## [PROBLEM TO WORK ON]
Look through the listing below, find every line with the string "lines", and copy it.

## [DATASET RECORDS]
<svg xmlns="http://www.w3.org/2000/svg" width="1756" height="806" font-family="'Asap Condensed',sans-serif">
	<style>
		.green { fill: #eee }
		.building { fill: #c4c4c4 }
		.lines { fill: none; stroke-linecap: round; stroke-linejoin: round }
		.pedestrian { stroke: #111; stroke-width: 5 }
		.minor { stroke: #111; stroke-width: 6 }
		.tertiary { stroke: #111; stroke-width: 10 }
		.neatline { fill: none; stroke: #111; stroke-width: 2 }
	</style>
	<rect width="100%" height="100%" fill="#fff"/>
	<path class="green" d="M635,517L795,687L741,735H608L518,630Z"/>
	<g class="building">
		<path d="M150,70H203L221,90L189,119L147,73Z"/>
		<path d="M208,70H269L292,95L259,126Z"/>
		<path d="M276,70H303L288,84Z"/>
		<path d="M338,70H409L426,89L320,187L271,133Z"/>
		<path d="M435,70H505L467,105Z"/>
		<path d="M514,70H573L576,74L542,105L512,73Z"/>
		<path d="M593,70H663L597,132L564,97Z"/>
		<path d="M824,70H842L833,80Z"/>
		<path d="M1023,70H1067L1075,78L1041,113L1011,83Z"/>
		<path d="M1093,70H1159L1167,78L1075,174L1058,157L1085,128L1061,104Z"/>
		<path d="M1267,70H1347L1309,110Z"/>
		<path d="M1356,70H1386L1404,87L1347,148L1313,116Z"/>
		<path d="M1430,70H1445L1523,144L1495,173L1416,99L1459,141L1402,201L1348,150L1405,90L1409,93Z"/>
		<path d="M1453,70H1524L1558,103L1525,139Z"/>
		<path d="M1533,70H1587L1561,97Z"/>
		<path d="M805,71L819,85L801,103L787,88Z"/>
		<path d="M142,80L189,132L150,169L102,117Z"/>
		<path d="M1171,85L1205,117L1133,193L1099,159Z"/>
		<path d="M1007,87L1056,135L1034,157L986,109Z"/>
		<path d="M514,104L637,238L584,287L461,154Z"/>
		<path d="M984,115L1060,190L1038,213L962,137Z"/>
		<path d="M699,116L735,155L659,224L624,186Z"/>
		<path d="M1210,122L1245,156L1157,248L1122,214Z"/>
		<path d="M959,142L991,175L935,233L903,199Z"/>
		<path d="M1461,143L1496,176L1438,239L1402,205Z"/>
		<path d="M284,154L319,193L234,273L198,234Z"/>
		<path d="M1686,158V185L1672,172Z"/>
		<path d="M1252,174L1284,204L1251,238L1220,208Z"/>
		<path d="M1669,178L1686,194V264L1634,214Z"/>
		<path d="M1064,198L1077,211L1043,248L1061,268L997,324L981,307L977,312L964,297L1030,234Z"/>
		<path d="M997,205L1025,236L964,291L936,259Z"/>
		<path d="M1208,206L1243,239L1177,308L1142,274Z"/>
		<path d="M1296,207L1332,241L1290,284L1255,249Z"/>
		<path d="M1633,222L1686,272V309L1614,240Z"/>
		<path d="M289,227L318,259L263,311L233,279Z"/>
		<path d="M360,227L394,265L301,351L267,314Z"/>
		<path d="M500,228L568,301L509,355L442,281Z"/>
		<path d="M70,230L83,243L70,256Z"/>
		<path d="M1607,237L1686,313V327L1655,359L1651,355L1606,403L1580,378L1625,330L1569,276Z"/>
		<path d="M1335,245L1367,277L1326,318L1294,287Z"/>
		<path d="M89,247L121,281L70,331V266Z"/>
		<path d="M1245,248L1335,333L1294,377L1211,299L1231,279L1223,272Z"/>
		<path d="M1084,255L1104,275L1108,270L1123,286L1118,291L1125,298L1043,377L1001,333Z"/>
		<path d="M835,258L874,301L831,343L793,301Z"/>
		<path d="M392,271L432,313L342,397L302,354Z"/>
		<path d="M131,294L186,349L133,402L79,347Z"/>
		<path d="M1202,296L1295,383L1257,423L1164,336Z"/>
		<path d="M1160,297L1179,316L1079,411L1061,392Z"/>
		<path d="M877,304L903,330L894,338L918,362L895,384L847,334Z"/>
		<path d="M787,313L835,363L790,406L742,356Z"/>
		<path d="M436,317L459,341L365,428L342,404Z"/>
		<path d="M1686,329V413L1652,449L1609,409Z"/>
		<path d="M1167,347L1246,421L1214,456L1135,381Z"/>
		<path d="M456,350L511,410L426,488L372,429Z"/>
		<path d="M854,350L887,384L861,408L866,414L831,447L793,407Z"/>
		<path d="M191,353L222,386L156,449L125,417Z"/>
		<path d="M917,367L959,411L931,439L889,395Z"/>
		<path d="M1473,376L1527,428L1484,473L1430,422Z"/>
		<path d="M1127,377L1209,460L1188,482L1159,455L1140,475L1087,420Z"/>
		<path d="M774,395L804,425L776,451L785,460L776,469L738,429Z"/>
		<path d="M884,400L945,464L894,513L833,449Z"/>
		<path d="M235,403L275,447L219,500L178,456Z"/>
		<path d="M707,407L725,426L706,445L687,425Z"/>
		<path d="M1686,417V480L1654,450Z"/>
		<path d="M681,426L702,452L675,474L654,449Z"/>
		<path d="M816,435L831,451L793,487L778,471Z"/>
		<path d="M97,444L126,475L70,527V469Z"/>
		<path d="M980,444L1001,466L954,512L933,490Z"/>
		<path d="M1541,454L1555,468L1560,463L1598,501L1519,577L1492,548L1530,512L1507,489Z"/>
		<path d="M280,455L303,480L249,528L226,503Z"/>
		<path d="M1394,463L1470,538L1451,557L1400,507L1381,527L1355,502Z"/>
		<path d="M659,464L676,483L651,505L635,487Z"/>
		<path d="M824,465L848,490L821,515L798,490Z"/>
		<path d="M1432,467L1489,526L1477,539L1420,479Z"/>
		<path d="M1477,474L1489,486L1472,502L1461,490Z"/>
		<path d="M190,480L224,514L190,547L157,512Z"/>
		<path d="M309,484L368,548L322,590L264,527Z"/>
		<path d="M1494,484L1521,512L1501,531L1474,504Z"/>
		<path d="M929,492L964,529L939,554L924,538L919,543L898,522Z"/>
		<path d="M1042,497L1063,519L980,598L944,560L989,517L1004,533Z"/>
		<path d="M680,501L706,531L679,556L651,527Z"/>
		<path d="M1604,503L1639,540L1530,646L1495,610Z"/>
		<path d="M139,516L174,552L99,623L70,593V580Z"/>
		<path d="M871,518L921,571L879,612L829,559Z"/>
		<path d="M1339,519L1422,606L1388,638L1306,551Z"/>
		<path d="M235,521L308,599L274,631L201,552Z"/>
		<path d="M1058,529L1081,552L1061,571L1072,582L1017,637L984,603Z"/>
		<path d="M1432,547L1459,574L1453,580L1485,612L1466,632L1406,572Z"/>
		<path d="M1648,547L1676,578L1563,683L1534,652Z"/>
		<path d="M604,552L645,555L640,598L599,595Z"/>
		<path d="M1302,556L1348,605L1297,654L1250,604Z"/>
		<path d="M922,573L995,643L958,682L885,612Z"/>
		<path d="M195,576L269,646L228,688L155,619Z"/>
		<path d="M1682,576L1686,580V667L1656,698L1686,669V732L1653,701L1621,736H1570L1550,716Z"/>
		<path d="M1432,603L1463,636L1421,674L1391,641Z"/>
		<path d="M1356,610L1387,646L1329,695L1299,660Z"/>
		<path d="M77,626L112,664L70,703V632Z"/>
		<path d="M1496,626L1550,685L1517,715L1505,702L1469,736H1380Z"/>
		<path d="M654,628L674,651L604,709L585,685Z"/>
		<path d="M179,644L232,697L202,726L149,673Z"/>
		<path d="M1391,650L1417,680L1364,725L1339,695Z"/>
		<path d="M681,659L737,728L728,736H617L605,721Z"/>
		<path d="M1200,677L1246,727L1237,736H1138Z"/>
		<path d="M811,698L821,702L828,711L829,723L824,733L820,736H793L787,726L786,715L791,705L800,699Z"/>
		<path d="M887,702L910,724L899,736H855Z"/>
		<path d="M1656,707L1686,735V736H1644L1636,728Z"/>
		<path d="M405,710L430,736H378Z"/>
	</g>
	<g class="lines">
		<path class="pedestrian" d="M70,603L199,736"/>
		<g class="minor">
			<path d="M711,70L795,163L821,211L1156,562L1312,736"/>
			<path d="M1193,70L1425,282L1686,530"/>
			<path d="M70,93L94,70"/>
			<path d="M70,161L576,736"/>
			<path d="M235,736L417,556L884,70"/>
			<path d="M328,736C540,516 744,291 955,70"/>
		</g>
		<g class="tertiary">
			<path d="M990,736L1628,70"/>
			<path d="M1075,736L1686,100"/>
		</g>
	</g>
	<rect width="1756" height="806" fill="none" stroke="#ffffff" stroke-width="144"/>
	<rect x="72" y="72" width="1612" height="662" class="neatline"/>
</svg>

## [EXERCISE OUTPUT]
		.lines { fill: none; stroke-linecap: round; stroke-linejoin: round }
	<g class="lines">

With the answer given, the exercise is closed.